What to work on: Transcribe the listing below only from the line with "있는지 확인하면 된다." up to and including the line with "### 레이아웃 방식".

(Exercise input begins)

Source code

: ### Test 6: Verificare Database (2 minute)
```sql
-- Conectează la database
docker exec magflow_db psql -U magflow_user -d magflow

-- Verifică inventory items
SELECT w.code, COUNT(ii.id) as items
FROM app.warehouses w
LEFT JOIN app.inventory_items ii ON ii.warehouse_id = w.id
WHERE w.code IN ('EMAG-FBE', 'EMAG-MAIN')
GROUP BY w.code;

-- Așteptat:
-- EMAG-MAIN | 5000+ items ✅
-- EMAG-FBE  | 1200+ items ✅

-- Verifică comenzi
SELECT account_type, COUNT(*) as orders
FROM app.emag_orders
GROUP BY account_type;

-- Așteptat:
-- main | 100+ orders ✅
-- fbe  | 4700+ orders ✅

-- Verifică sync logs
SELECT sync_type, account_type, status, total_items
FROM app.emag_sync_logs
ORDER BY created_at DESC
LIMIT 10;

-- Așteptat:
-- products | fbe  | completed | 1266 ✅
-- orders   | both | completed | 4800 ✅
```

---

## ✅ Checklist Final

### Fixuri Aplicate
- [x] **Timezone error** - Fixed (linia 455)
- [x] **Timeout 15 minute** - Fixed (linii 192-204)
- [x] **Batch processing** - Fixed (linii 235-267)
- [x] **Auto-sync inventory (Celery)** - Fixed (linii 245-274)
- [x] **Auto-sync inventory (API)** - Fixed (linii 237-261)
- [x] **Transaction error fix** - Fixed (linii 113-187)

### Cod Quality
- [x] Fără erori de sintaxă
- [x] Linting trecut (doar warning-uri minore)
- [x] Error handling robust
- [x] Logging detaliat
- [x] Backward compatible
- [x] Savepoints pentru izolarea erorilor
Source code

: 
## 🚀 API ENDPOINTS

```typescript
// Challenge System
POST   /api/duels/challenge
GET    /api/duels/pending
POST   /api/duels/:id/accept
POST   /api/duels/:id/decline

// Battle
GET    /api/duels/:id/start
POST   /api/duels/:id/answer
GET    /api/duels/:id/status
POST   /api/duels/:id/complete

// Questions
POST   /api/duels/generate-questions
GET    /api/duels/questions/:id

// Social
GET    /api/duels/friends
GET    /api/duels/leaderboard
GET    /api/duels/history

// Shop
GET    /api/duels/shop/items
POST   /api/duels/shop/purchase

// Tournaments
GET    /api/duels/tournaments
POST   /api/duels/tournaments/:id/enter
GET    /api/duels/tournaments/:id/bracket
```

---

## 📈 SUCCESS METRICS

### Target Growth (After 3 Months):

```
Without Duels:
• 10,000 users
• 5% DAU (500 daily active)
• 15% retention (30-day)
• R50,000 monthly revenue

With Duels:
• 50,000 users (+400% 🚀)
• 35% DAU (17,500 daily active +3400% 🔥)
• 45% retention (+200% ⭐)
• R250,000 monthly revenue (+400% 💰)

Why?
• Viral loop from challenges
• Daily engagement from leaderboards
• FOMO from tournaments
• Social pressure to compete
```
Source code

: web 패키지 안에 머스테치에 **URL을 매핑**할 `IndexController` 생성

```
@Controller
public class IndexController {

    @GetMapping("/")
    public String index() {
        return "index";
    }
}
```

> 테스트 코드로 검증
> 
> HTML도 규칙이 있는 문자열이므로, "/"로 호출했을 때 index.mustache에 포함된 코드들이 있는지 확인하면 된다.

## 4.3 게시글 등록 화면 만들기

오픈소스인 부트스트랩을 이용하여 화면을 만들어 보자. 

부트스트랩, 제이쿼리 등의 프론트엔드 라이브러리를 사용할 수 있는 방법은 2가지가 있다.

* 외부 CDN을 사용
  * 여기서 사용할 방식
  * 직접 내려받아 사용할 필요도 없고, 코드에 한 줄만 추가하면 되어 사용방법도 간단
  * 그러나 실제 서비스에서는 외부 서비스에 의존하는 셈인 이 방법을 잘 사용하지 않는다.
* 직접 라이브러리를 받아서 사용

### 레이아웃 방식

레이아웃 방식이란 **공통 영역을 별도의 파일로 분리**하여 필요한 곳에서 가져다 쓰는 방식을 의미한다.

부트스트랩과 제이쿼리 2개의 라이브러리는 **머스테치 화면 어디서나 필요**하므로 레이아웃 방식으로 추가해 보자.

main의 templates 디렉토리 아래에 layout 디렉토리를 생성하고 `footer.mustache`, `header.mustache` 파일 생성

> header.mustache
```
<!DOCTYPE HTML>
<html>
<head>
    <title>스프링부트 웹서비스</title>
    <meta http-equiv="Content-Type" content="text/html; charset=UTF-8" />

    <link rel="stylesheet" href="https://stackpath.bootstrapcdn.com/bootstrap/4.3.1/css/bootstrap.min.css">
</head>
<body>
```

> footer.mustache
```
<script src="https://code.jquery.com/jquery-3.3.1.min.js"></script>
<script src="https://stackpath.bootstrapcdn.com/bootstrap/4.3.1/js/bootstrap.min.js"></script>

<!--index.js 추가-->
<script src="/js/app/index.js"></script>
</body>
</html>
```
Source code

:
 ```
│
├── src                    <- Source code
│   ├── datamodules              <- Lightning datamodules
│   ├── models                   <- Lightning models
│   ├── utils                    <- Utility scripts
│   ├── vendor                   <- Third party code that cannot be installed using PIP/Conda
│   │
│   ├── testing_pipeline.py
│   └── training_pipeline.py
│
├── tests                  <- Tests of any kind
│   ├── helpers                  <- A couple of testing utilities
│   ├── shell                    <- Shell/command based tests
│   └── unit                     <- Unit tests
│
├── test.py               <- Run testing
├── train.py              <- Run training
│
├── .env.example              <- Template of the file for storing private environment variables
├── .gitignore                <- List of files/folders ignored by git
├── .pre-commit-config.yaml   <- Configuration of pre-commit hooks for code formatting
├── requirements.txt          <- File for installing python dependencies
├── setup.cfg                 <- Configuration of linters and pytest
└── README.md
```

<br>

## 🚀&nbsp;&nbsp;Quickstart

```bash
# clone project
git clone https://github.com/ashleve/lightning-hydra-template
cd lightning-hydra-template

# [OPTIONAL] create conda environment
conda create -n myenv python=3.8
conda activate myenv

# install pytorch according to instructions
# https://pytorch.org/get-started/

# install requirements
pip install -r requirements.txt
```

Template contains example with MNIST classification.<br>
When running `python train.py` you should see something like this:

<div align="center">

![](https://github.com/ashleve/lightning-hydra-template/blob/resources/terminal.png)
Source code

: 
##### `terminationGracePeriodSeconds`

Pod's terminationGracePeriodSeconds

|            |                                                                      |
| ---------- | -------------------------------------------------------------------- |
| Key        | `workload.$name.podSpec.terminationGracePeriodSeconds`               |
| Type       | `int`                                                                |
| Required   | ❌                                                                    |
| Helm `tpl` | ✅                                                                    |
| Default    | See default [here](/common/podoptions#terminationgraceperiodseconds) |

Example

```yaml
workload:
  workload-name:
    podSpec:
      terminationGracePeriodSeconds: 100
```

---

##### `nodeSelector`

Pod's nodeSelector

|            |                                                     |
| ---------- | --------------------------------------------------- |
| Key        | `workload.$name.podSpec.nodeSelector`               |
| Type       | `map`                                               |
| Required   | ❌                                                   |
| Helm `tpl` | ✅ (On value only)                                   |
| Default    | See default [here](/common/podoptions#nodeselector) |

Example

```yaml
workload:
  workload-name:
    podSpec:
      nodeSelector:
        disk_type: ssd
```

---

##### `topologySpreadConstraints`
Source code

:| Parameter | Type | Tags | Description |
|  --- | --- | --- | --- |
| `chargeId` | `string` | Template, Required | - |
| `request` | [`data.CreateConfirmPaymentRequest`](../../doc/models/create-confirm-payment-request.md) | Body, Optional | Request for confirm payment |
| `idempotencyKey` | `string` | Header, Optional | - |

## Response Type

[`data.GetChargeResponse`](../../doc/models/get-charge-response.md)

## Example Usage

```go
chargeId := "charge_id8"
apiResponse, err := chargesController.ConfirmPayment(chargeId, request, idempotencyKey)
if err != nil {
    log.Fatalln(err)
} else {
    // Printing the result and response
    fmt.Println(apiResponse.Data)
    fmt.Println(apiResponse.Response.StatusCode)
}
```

(Exercise input ends)

Solution for this task:
> HTML도 규칙이 있는 문자열이므로, "/"로 호출했을 때 index.mustache에 포함된 코드들이 있는지 확인하면 된다.

## 4.3 게시글 등록 화면 만들기

오픈소스인 부트스트랩을 이용하여 화면을 만들어 보자. 

부트스트랩, 제이쿼리 등의 프론트엔드 라이브러리를 사용할 수 있는 방법은 2가지가 있다.

* 외부 CDN을 사용
  * 여기서 사용할 방식
  * 직접 내려받아 사용할 필요도 없고, 코드에 한 줄만 추가하면 되어 사용방법도 간단
  * 그러나 실제 서비스에서는 외부 서비스에 의존하는 셈인 이 방법을 잘 사용하지 않는다.
* 직접 라이브러리를 받아서 사용

### 레이아웃 방식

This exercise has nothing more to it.